Almost 16000 new doctors graduate from medical school each year. The same numbers of professionals graduate from residency. Although they have immense untapped earning potential in their future, they do not have any money in hand immediately after they graduate. The Bank of America recognized a rewarding market in these finically naïve youths for home loans. Fresh graduates have no savings, massive debt to pay off, but they have vast earning potentials. History shows that most medical graduates do not last long outside their medical schools and residencies without a mortgage.

Why do banks offer special home loans to physicians?

Sadly, most new physicians do not have any savings, they have huge amounts of student loans to pay off, and they do not have any evidence for earnings. However, what they do have is a lower than the average borrower's chance of defaulting on the loan. That is precisely what makes physicians the best candidates for specialized mortgage loans. Moreover, even a couple of years ago there weren’t too many financial institutions and credit unions interested to lend money to medical professionals. So, the BOA seized this opportunity to sell them physician loans. These loans bore a higher rate of interest (+1%) than regular home loans, but it was a  mall price to pay for the instant approval of mortgage loans in the hour of need.

What are the defining tenets of a physician’s home loan?

Almost all home loans for physicians have at least a couple or all of these traits –

i. Many of these loans are only available for a new attending, new resident and dentists. Some of the loan companies do extend their services to podiatrists, optometrists, and veterinarians.

ii. Some of these loans cater to the residents or new attending only, but some of them are also available to medical professionals of any experience and age.

iii. All of them require little to nil down payment. The rates can vary from 0% to 10%.

iv. They eliminate the added expense of getting purchase mortgage insurance irrespective of the down payments and interest rates.

v. Almost all of the lending institutions that offer physician home loans accept two months’ pay stubs as evidence for employment and earning.

vi. Many of the lending companies require the borrower to open a bank account at the bank where they are paying the mortgage.

vii. The interest rate is almost always flat irrespective of the size of the loan amount.

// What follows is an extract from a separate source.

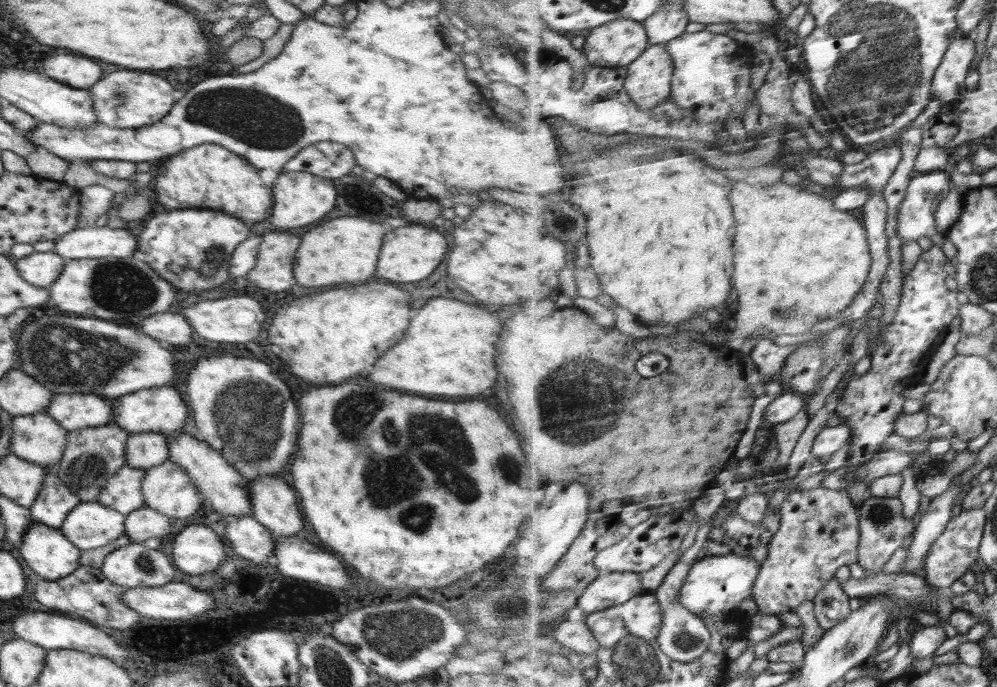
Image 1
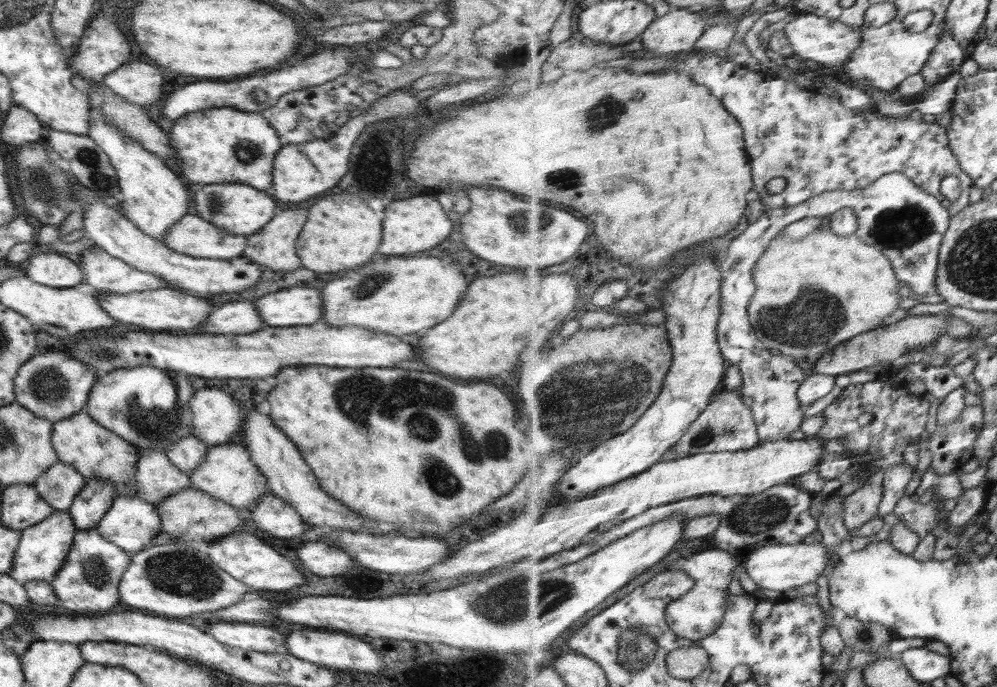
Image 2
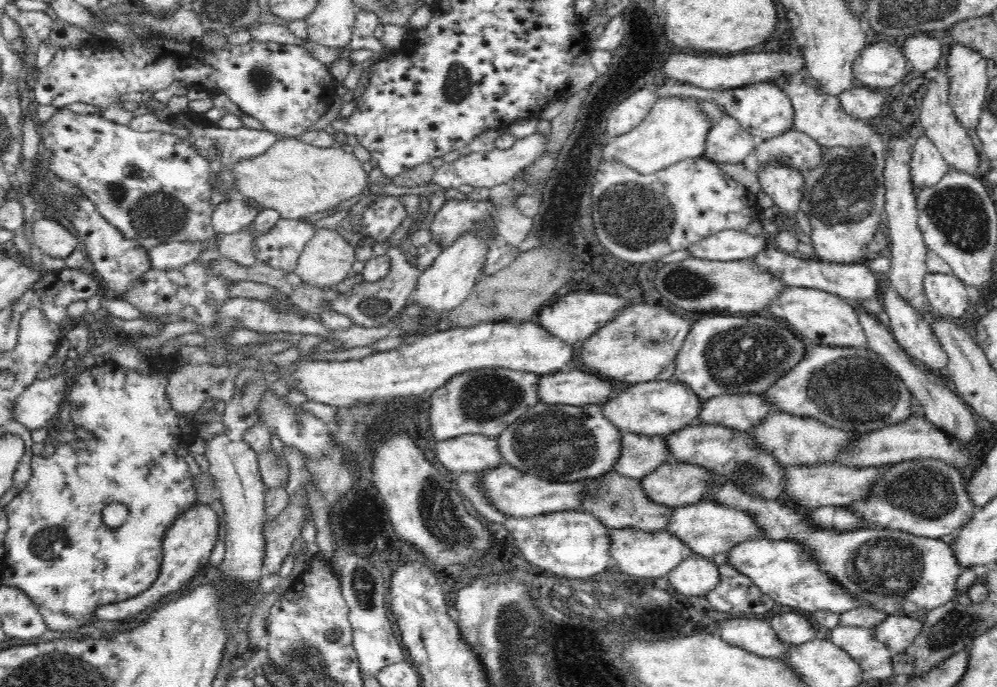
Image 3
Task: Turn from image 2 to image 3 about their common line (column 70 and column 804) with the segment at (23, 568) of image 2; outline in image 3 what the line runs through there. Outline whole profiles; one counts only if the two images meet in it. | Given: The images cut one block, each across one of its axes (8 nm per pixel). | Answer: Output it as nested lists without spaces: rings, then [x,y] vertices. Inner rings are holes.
[[[715,476],[708,500],[740,509],[752,516],[772,540],[796,540],[806,549],[820,567],[840,584],[841,588],[860,600],[863,606],[884,611],[892,616],[915,617],[924,622],[928,612],[952,601],[955,584],[963,572],[954,549],[942,539],[916,536],[889,528],[860,528],[852,532],[836,532],[816,527],[810,517],[800,515],[791,506],[778,500],[766,500],[746,495],[736,483]]]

viii. Some of the lenders have restrictions on the type of real estate one can purchase with the loan amount, but the average lender does not have any such preferences.

ix. A few lending institutions also allow the physician applicant to use gift money to pay closing costs or the down payment.

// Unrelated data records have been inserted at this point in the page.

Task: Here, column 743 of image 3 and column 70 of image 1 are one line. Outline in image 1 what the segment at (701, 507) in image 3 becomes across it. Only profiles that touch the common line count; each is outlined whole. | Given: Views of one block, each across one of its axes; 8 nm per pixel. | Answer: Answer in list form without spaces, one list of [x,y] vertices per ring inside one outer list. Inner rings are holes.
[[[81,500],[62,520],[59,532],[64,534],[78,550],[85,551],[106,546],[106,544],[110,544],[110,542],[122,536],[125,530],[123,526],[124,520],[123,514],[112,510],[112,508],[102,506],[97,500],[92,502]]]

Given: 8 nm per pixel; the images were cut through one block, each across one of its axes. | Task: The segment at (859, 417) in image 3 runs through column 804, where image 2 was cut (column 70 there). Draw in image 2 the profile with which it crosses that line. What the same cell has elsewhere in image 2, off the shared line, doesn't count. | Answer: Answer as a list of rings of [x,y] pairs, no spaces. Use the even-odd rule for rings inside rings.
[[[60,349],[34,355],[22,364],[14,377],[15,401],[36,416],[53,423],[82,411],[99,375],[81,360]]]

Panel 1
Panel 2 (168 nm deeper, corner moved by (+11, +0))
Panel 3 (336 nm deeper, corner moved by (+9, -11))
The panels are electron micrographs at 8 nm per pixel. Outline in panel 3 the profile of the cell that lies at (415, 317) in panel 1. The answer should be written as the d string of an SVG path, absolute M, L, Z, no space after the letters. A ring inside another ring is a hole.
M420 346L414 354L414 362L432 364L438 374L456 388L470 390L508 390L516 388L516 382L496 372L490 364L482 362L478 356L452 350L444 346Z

x. Almost no potential lender will consider a doctor’s outstanding student loans whilecalculating their debt-to-earnings ratio. That makes it much easier for physicians to qualify for physician home loans than regular home loans.

In each state, there are scores of private lenders that offer physician home loans. However, it is always better to check out nationalized banks first. The rates, qualification criteria and costs of down payment do not change much for doctor's mortgage loans. So always start with the reputed institutions and then move onto the private lenders.